By acting this way, officials who are clearly salivating over the very thin prospect of an oil shale boom succeed only in undermining their own legal, political and ethical case. State officials would better serve their local colleagues if they told them so, rather than enable them with feeble excuses.

The Colorado chapter of Common Cause, a public interest watchdog group, used public records laws in the three states to obtain documentation of the March 27 closed-door meeting in Vernal. Those records seriously undermine the participants' claim that the meeting was no more than a legal strategy session and, as such, exempt from open meetings laws.

There were a few attorneys present. But there is no sign of a lawsuit. And the participation of various oil shale developers and groups suggests that, as Common Cause charges, the meeting's purpose was for elected officials, who are supposed to represent the public interest, to have a secret meeting of the minds with outfits that exist for the single purpose of wringing private profits out of public lands.

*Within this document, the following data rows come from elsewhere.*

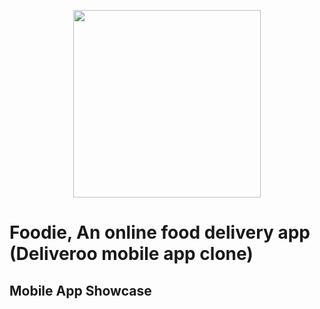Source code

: <p align='center'>
  <img src='./assets/logo_new_icon_right_tr.png' style='height: 300px;'>
</p>

# Foodie, An online food delivery app (Deliveroo mobile app clone)
## Mobile App Showcase


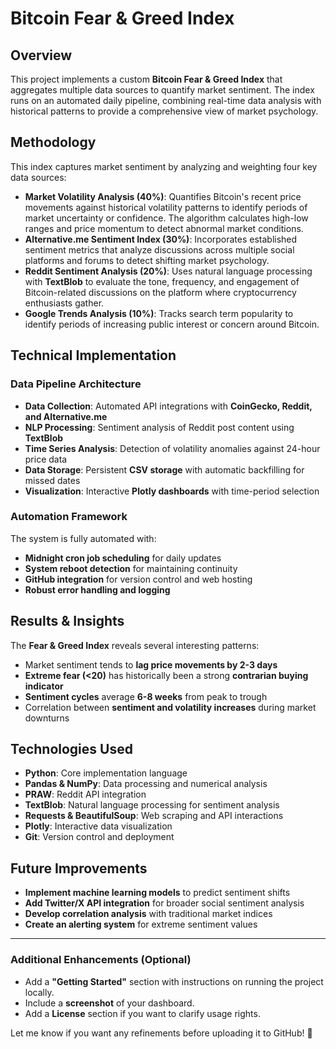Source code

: # Bitcoin Fear & Greed Index

## **Overview**
This project implements a custom **Bitcoin Fear & Greed Index** that aggregates multiple data sources to quantify market sentiment. The index runs on an automated daily pipeline, combining real-time data analysis with historical patterns to provide a comprehensive view of market psychology.

## **Methodology**
This index captures market sentiment by analyzing and weighting four key data sources:

- **Market Volatility Analysis (40%)**: Quantifies Bitcoin's recent price movements against historical volatility patterns to identify periods of market uncertainty or confidence. The algorithm calculates high-low ranges and price momentum to detect abnormal market conditions.
- **Alternative.me Sentiment Index (30%)**: Incorporates established sentiment metrics that analyze discussions across multiple social platforms and forums to detect shifting market psychology.
- **Reddit Sentiment Analysis (20%)**: Uses natural language processing with **TextBlob** to evaluate the tone, frequency, and engagement of Bitcoin-related discussions on the platform where cryptocurrency enthusiasts gather.
- **Google Trends Analysis (10%)**: Tracks search term popularity to identify periods of increasing public interest or concern around Bitcoin.

## **Technical Implementation**

### **Data Pipeline Architecture**
- **Data Collection**: Automated API integrations with **CoinGecko, Reddit, and Alternative.me**
- **NLP Processing**: Sentiment analysis of Reddit post content using **TextBlob**
- **Time Series Analysis**: Detection of volatility anomalies against 24-hour price data
- **Data Storage**: Persistent **CSV storage** with automatic backfilling for missed dates
- **Visualization**: Interactive **Plotly dashboards** with time-period selection

### **Automation Framework**
The system is fully automated with:
- **Midnight cron job scheduling** for daily updates
- **System reboot detection** for maintaining continuity
- **GitHub integration** for version control and web hosting
- **Robust error handling and logging**

## **Results & Insights**
The **Fear & Greed Index** reveals several interesting patterns:
- Market sentiment tends to **lag price movements by 2-3 days**
- **Extreme fear (<20)** has historically been a strong **contrarian buying indicator**
- **Sentiment cycles** average **6-8 weeks** from peak to trough
- Correlation between **sentiment and volatility increases** during market downturns

## **Technologies Used**
- **Python**: Core implementation language
- **Pandas & NumPy**: Data processing and numerical analysis
- **PRAW**: Reddit API integration
- **TextBlob**: Natural language processing for sentiment analysis
- **Requests & BeautifulSoup**: Web scraping and API interactions
- **Plotly**: Interactive data visualization
- **Git**: Version control and deployment

## **Future Improvements**
- **Implement machine learning models** to predict sentiment shifts
- **Add Twitter/X API integration** for broader social sentiment analysis
- **Develop correlation analysis** with traditional market indices
- **Create an alerting system** for extreme sentiment values

---

### **Additional Enhancements (Optional)**
- Add a **"Getting Started"** section with instructions on running the project locally.
- Include a **screenshot** of your dashboard.
- Add a **License** section if you want to clarify usage rights.

Let me know if you want any refinements before uploading it to GitHub! 🚀
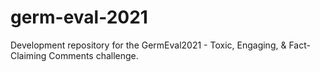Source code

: # germ-eval-2021
Development repository for the GermEval2021 - Toxic, Engaging, &amp; Fact-Claiming Comments challenge.
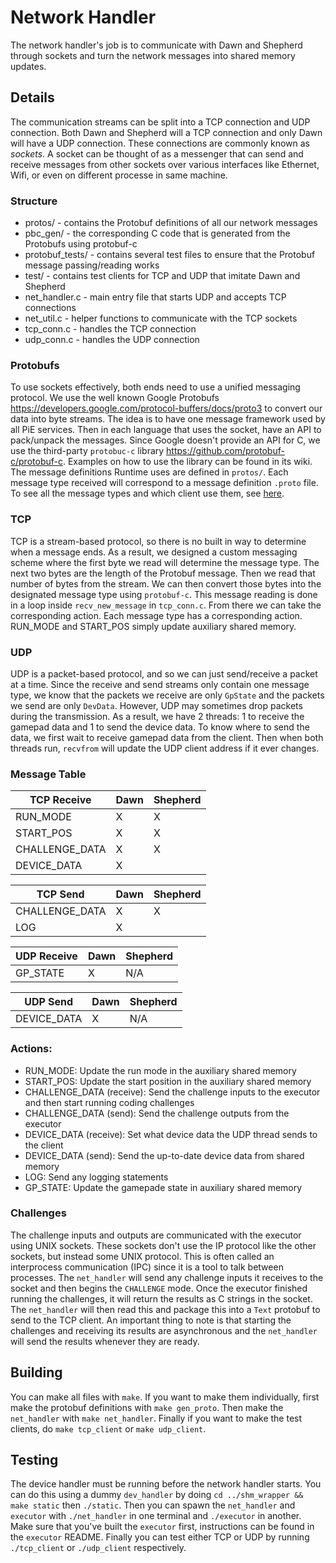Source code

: # Network Handler

The network handler's job is to communicate with Dawn and Shepherd through sockets and turn the network messages into shared memory updates.

## Details

The communication streams can be split into a TCP connection and UDP connection. Both Dawn and Shepherd will a TCP connection and only Dawn will have a UDP connection. These connections are commonly known as *sockets*. A socket can be thought of as a messenger that can send and receive messages from other sockets over various interfaces like Ethernet, Wifi, or even on different processe in same machine.

### Structure
* protos/ - contains the Protobuf definitions of all our network messages
* pbc_gen/ - the corresponding C code that is generated from the Protobufs using protobuf-c
* protobuf_tests/ - contains several test files to ensure that the Protobuf message passing/reading works
* test/ - contains test clients for TCP and UDP that imitate Dawn and Shepherd
* net_handler.c - main entry file that starts UDP and accepts TCP connections
* net_util.c - helper functions to communicate with the TCP sockets
* tcp_conn.c - handles the TCP connection
* udp_conn.c - handles the UDP connection

### Protobufs

To use sockets effectively, both ends need to use a unified messaging protocol. We use the well known Google Protobufs https://developers.google.com/protocol-buffers/docs/proto3 to convert our data into byte streams. The idea is to have one message framework used by all PiE services. Then in each language that uses the socket, have an API to pack/unpack the messages. Since Google doesn't provide an API for C, we use the third-party `protobuc-c` library https://github.com/protobuf-c/protobuf-c. Examples on how to use the library can be found in its wiki. The message definitions Runtime uses are defined in `protos/`. Each message type received will correspond to a message definition `.proto` file.  To see all the message types and which client use them, see [here](#message-table). 

### TCP

TCP is a stream-based protocol, so there is no built in way to determine when a message ends. As a result, we designed a custom messaging scheme where the first byte we read will determine the message type. The next two bytes are the length of the Protobuf message. Then we read that number of bytes from the stream. We can then convert those bytes into the designated message type using `protobuf-c`. This message reading is done in a loop inside `recv_new_message` in `tcp_conn.c`. From there we can take the corresponding action.  Each message type has a corresponding action. RUN_MODE and START_POS simply update auxiliary shared memory.

### UDP

UDP is a packet-based protocol, and so we can just send/receive a packet at a time. Since the receive and send streams only contain one message type, we know that the packets we receive are only `GpState` and the packets we send are only `DevData`.  However, UDP may sometimes drop packets during the transmission. As a result, we have 2 threads: 1 to receive the gamepad data and 1 to send the device data. To know where to send the data, we first wait to receive gamepad data from the client. Then when both threads run, `recvfrom` will update the UDP client address if it ever changes. 

### Message Table

| TCP Receive    | Dawn | Shepherd |
|----------------|------|----------|
| RUN_MODE       | X    | X        |
| START_POS      | X    | X        |
| CHALLENGE_DATA | X    | X        |
| DEVICE_DATA    | X    |          |

| TCP Send       | Dawn | Shepherd |
|----------------|------|----------|
| CHALLENGE_DATA | X    | X        |
| LOG            | X    |          |

| UDP Receive    | Dawn | Shepherd |
|----------------|------|----------|
| GP_STATE       | X    | N/A      |

| UDP Send       | Dawn | Shepherd |
|----------------|------|----------|
| DEVICE_DATA    | X    | N/A      |

### Actions:
* RUN_MODE: Update the run mode in the auxiliary shared memory
* START_POS: Update the start position in the auxiliary shared memory
* CHALLENGE_DATA (receive): Send the challenge inputs to the executor and then start running coding challenges
* CHALLENGE_DATA (send): Send the challenge outputs from the executor
* DEVICE_DATA (receive): Set what device data the UDP thread sends to the client
* DEVICE_DATA (send): Send the up-to-date device data from shared memory
* LOG: Send any logging statements
* GP_STATE: Update the gamepade state in auxiliary shared memory

### Challenges

The challenge inputs and outputs are communicated with the executor using UNIX sockets. These sockets don't use the IP protocol like the other sockets, but instead some UNIX protocol. This is often called an interprocess communication (IPC) since it is a tool to talk between processes. The `net_handler` will send any challenge inputs it receives to the socket and then begins the `CHALLENGE` mode. Once the executor finished running the challenges, it will return the results as C strings in the socket. The `net_handler` will then read this and package this into a `Text` protobuf to send to the TCP client. An important thing to note is that starting the challenges and receiving its results are asynchronous and the `net_handler` will send the results whenever they are ready. 

## Building

You can make all files with `make`. If you want to make them individually, first make the protobuf definitions with `make gen_proto`. Then make the `net_handler` with `make net_handler`. Finally if you want to make the test clients, do `make tcp_client` or `make udp_client`.

## Testing

The device handler must be running before the network handler starts. You can do this using a dummy `dev_handler` by doing `cd ../shm_wrapper && make static` then `./static`. Then you can spawn the `net_handler` and `executor` with `./net_handler` in one terminal and `./executor` in another. Make sure that you've built the `executor` first, instructions can be found in the `executor` README. Finally you can test either TCP or UDP by running `./tcp_client` or `./udp_client` respectively.


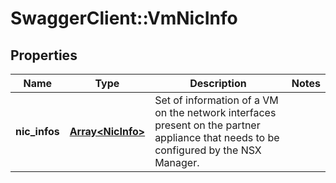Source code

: # SwaggerClient::VmNicInfo

## Properties
Name | Type | Description | Notes
------------ | ------------- | ------------- | -------------
**nic_infos** | [**Array&lt;NicInfo&gt;**](NicInfo.md) | Set of information of a VM on the network interfaces present on the partner appliance that needs to be configured by the NSX Manager. | 


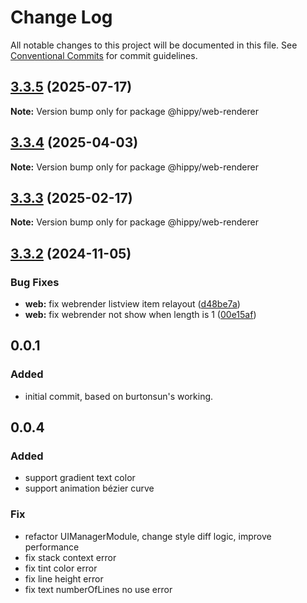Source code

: # Change Log

All notable changes to this project will be documented in this file.
See [Conventional Commits](https://conventionalcommits.org) for commit guidelines.

## [3.3.5](https://github.com/Tencent/Hippy/compare/3.3.4...3.3.5) (2025-07-17)

**Note:** Version bump only for package @hippy/web-renderer





## [3.3.4](https://github.com/Tencent/Hippy/compare/3.3.3...3.3.4) (2025-04-03)

**Note:** Version bump only for package @hippy/web-renderer





## [3.3.3](https://github.com/Tencent/Hippy/compare/3.3.3-rc.0...3.3.3) (2025-02-17)

**Note:** Version bump only for package @hippy/web-renderer





## [3.3.2](https://github.com/Tencent/Hippy/compare/3.3.2-rc.3...3.3.2) (2024-11-05)


### Bug Fixes

* **web:** fix webrender listview item relayout ([d48be7a](https://github.com/Tencent/Hippy/commit/d48be7a383d2720306b4af27db129b19547199e6))
* **web:** fix webrender not show when length is 1 ([00e15af](https://github.com/Tencent/Hippy/commit/00e15afa368a5b36c533f88ba7b3129c5077f1d6))





## 0.0.1

### Added
* initial commit, based on  burtonsun's working.

## 0.0.4
### Added
* support gradient text color
* support animation bézier curve

### Fix
* refactor UIManagerModule, change style diff logic, improve performance
* fix stack context error
* fix tint color error
* fix line height error
* fix text numberOfLines no use error
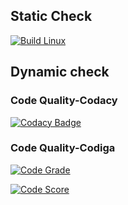 ## Static Check
[![Build Linux](https://github.com/Navin143123/M2-EmbSys/actions/workflows/main.yml/badge.svg)](https://github.com/Navin143123/M2-EmbSys/actions/workflows/main.yml)
## Dynamic check
### Code Quality-Codacy
[![Codacy Badge](https://app.codacy.com/project/badge/Grade/9108656ae4314a5fb6c0dafde165772b)](https://www.codacy.com/gh/Navin143123/M2-EmbSys/dashboard?utm_source=github.com&amp;utm_medium=referral&amp;utm_content=Navin143123/M2-EmbSys&amp;utm_campaign=Badge_Grade)
### Code Quality-Codiga
[![Code Grade](https://api.codiga.io/project/31754/status/svg)](https://www.codiga.io)

[![Code Score](https://api.codiga.io/project/31754/score/svg)](https://www.codiga.io)
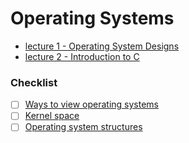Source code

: # Operating Systems
* [lecture 1 - Operating System Designs](CS241_lecture_2)
* [lecture 2 - Introduction to C](CS241_lecture_4)

### Checklist
- [ ] [Ways to view operating systems](CS241_lecture_2)
- [ ] [Kernel space](CS241_lecture_2)
- [ ] [Operating system structures](CS241_lecture_2)
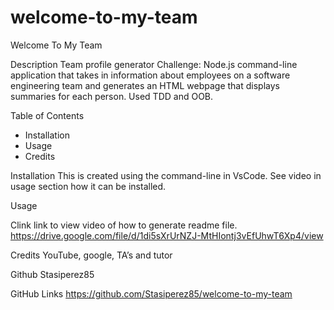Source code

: # welcome-to-my-team
Welcome To My Team 

Description
Team profile generator Challenge: Node.js command-line application that takes in information about employees on a software engineering team and generates an HTML webpage that displays summaries for each person. Used TDD and OOB.

Table of Contents
* Installation
* Usage
* Credits


Installation
This is created using the command-line in VsCode. See video in usage section how it can be installed.

Usage

Clink link to view video of how to generate readme file.
https://drive.google.com/file/d/1di5sXrUrNZJ-MtHIontj3vEfUhwT6Xp4/view

Credits
YouTube, google, TA’s and tutor

Github
Stasiperez85

GitHub Links
https://github.com/Stasiperez85/welcome-to-my-team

Officials from the three Utah counties, as well as Garfield, Moffat and Rio Blanco counties in Colorado and Wyoming's Lincoln County, gathered to brainstorm with representatives of would-be oil shale exploiters. Also present were Kathleen Clarke, top public lands adviser to Utah Gov. Gary Herbert, and John Nowoslawski, Utah state manager of "unconventional energy development."

Clarke waved aside concerns about the legality of the meeting, shifting blame to the county organizers. She would have better served her friends — in county government and in the industry — if she had cautioned them against playing fast and loose with open government laws.

The concept of open government matters. And it will continue to matter, long after dreams of an oil shale bonanza have either collapsed or been realized.